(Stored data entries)
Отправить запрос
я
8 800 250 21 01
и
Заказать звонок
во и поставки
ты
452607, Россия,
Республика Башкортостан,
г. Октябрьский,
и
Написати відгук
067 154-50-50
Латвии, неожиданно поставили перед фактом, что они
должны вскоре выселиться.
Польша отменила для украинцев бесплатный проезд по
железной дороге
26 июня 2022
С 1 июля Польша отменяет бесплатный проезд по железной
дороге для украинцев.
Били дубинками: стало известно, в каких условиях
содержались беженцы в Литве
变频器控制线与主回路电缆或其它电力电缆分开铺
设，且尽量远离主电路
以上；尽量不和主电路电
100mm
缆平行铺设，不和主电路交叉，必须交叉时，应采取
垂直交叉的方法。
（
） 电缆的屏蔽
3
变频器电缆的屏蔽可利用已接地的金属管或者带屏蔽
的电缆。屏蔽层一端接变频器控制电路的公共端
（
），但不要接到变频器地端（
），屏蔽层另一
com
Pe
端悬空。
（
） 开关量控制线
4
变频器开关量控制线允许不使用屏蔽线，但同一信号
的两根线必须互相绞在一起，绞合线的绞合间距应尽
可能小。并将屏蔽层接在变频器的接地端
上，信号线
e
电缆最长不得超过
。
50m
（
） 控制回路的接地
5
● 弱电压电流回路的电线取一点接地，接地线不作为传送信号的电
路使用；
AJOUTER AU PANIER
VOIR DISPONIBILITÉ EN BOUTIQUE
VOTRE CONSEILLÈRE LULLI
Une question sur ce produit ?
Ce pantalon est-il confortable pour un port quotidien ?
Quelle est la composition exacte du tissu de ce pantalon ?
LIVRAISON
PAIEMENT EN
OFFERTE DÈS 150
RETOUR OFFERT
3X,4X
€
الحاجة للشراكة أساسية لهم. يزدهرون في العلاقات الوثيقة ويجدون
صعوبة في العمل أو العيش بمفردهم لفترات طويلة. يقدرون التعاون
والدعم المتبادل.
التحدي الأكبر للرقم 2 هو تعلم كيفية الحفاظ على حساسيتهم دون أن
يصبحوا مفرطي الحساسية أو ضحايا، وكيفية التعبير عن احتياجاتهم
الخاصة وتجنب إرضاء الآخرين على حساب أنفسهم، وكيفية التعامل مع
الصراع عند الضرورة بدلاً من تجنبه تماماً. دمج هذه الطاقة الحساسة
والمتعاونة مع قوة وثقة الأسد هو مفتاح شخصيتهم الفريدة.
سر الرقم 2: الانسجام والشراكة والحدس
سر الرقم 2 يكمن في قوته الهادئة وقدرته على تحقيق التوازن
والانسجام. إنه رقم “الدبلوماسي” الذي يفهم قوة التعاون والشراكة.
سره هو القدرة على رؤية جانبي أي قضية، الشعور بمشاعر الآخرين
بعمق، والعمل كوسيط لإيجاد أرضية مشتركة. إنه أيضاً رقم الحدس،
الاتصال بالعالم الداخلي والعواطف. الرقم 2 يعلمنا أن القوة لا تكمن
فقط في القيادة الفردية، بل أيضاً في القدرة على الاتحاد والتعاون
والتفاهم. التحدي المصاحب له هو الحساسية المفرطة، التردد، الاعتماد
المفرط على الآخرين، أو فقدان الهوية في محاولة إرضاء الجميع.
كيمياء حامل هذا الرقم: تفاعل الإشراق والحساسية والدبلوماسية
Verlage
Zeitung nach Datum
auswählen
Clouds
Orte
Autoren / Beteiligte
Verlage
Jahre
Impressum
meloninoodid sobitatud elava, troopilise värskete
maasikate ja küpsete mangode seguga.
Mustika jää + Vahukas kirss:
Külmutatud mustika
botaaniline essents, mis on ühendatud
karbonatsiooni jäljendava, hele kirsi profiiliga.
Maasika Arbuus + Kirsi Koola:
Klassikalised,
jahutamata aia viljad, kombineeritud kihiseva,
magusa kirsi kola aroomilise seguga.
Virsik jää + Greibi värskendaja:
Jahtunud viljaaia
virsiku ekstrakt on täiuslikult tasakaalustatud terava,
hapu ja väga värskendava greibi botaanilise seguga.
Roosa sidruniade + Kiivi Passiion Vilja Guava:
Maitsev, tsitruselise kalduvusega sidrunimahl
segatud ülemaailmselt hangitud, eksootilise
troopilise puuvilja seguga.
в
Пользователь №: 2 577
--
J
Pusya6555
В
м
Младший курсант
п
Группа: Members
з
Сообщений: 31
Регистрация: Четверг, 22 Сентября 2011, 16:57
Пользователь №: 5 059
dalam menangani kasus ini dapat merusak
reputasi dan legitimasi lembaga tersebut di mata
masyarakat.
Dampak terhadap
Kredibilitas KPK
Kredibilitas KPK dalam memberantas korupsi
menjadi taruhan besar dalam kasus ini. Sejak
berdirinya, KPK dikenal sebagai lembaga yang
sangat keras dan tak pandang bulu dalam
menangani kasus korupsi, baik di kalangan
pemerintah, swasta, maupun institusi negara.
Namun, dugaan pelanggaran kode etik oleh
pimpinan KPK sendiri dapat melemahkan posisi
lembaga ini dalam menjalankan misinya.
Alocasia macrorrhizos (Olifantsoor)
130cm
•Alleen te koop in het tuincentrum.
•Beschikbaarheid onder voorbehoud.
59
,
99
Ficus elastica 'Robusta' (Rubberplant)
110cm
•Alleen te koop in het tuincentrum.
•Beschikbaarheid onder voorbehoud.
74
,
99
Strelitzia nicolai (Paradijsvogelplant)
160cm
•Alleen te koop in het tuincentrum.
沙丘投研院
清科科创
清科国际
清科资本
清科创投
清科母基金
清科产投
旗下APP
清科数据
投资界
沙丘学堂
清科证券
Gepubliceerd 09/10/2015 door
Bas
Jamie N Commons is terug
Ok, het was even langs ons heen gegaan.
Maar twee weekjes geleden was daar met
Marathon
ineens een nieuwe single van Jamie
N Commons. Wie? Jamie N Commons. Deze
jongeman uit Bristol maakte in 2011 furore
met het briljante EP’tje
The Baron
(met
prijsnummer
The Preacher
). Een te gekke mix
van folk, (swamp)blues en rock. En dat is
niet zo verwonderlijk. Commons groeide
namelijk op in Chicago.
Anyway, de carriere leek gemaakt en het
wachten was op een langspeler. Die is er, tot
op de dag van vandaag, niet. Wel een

## Try it
Return every line of the records above without any change, keeping their original order.

## Reply
Отправить запрос
я
8 800 250 21 01
и
Заказать звонок
во и поставки
ты
452607, Россия,
Республика Башкортостан,
г. Октябрьский,
и
Написати відгук
067 154-50-50
Латвии, неожиданно поставили перед фактом, что они
должны вскоре выселиться.
Польша отменила для украинцев бесплатный проезд по
железной дороге
26 июня 2022
С 1 июля Польша отменяет бесплатный проезд по железной
дороге для украинцев.
Били дубинками: стало известно, в каких условиях
содержались беженцы в Литве
变频器控制线与主回路电缆或其它电力电缆分开铺
设，且尽量远离主电路
以上；尽量不和主电路电
100mm
缆平行铺设，不和主电路交叉，必须交叉时，应采取
垂直交叉的方法。
（
） 电缆的屏蔽
3
变频器电缆的屏蔽可利用已接地的金属管或者带屏蔽
的电缆。屏蔽层一端接变频器控制电路的公共端
（
），但不要接到变频器地端（
），屏蔽层另一
com
Pe
端悬空。
（
） 开关量控制线
4
变频器开关量控制线允许不使用屏蔽线，但同一信号
的两根线必须互相绞在一起，绞合线的绞合间距应尽
可能小。并将屏蔽层接在变频器的接地端
上，信号线
e
电缆最长不得超过
。
50m
（
） 控制回路的接地
5
● 弱电压电流回路的电线取一点接地，接地线不作为传送信号的电
路使用；
AJOUTER AU PANIER
VOIR DISPONIBILITÉ EN BOUTIQUE
VOTRE CONSEILLÈRE LULLI
Une question sur ce produit ?
Ce pantalon est-il confortable pour un port quotidien ?
Quelle est la composition exacte du tissu de ce pantalon ?
LIVRAISON
PAIEMENT EN
OFFERTE DÈS 150
RETOUR OFFERT
3X,4X
€
الحاجة للشراكة أساسية لهم. يزدهرون في العلاقات الوثيقة ويجدون
صعوبة في العمل أو العيش بمفردهم لفترات طويلة. يقدرون التعاون
والدعم المتبادل.
التحدي الأكبر للرقم 2 هو تعلم كيفية الحفاظ على حساسيتهم دون أن
يصبحوا مفرطي الحساسية أو ضحايا، وكيفية التعبير عن احتياجاتهم
الخاصة وتجنب إرضاء الآخرين على حساب أنفسهم، وكيفية التعامل مع
الصراع عند الضرورة بدلاً من تجنبه تماماً. دمج هذه الطاقة الحساسة
والمتعاونة مع قوة وثقة الأسد هو مفتاح شخصيتهم الفريدة.
سر الرقم 2: الانسجام والشراكة والحدس
سر الرقم 2 يكمن في قوته الهادئة وقدرته على تحقيق التوازن
والانسجام. إنه رقم “الدبلوماسي” الذي يفهم قوة التعاون والشراكة.
سره هو القدرة على رؤية جانبي أي قضية، الشعور بمشاعر الآخرين
بعمق، والعمل كوسيط لإيجاد أرضية مشتركة. إنه أيضاً رقم الحدس،
الاتصال بالعالم الداخلي والعواطف. الرقم 2 يعلمنا أن القوة لا تكمن
فقط في القيادة الفردية، بل أيضاً في القدرة على الاتحاد والتعاون
والتفاهم. التحدي المصاحب له هو الحساسية المفرطة، التردد، الاعتماد
المفرط على الآخرين، أو فقدان الهوية في محاولة إرضاء الجميع.
كيمياء حامل هذا الرقم: تفاعل الإشراق والحساسية والدبلوماسية
Verlage
Zeitung nach Datum
auswählen
Clouds
Orte
Autoren / Beteiligte
Verlage
Jahre
Impressum
meloninoodid sobitatud elava, troopilise värskete
maasikate ja küpsete mangode seguga.
Mustika jää + Vahukas kirss:
Külmutatud mustika
botaaniline essents, mis on ühendatud
karbonatsiooni jäljendava, hele kirsi profiiliga.
Maasika Arbuus + Kirsi Koola:
Klassikalised,
jahutamata aia viljad, kombineeritud kihiseva,
magusa kirsi kola aroomilise seguga.
Virsik jää + Greibi värskendaja:
Jahtunud viljaaia
virsiku ekstrakt on täiuslikult tasakaalustatud terava,
hapu ja väga värskendava greibi botaanilise seguga.
Roosa sidruniade + Kiivi Passiion Vilja Guava:
Maitsev, tsitruselise kalduvusega sidrunimahl
segatud ülemaailmselt hangitud, eksootilise
troopilise puuvilja seguga.
в
Пользователь №: 2 577
--
J
Pusya6555
В
м
Младший курсант
п
Группа: Members
з
Сообщений: 31
Регистрация: Четверг, 22 Сентября 2011, 16:57
Пользователь №: 5 059
dalam menangani kasus ini dapat merusak
reputasi dan legitimasi lembaga tersebut di mata
masyarakat.
Dampak terhadap
Kredibilitas KPK
Kredibilitas KPK dalam memberantas korupsi
menjadi taruhan besar dalam kasus ini. Sejak
berdirinya, KPK dikenal sebagai lembaga yang
sangat keras dan tak pandang bulu dalam
menangani kasus korupsi, baik di kalangan
pemerintah, swasta, maupun institusi negara.
Namun, dugaan pelanggaran kode etik oleh
pimpinan KPK sendiri dapat melemahkan posisi
lembaga ini dalam menjalankan misinya.
Alocasia macrorrhizos (Olifantsoor)
130cm
•Alleen te koop in het tuincentrum.
•Beschikbaarheid onder voorbehoud.
59
,
99
Ficus elastica 'Robusta' (Rubberplant)
110cm
•Alleen te koop in het tuincentrum.
•Beschikbaarheid onder voorbehoud.
74
,
99
Strelitzia nicolai (Paradijsvogelplant)
160cm
•Alleen te koop in het tuincentrum.
沙丘投研院
清科科创
清科国际
清科资本
清科创投
清科母基金
清科产投
旗下APP
清科数据
投资界
沙丘学堂
清科证券
Gepubliceerd 09/10/2015 door
Bas
Jamie N Commons is terug
Ok, het was even langs ons heen gegaan.
Maar twee weekjes geleden was daar met
Marathon
ineens een nieuwe single van Jamie
N Commons. Wie? Jamie N Commons. Deze
jongeman uit Bristol maakte in 2011 furore
met het briljante EP’tje
The Baron
(met
prijsnummer
The Preacher
). Een te gekke mix
van folk, (swamp)blues en rock. En dat is
niet zo verwonderlijk. Commons groeide
namelijk op in Chicago.
Anyway, de carriere leek gemaakt en het
wachten was op een langspeler. Die is er, tot
op de dag van vandaag, niet. Wel een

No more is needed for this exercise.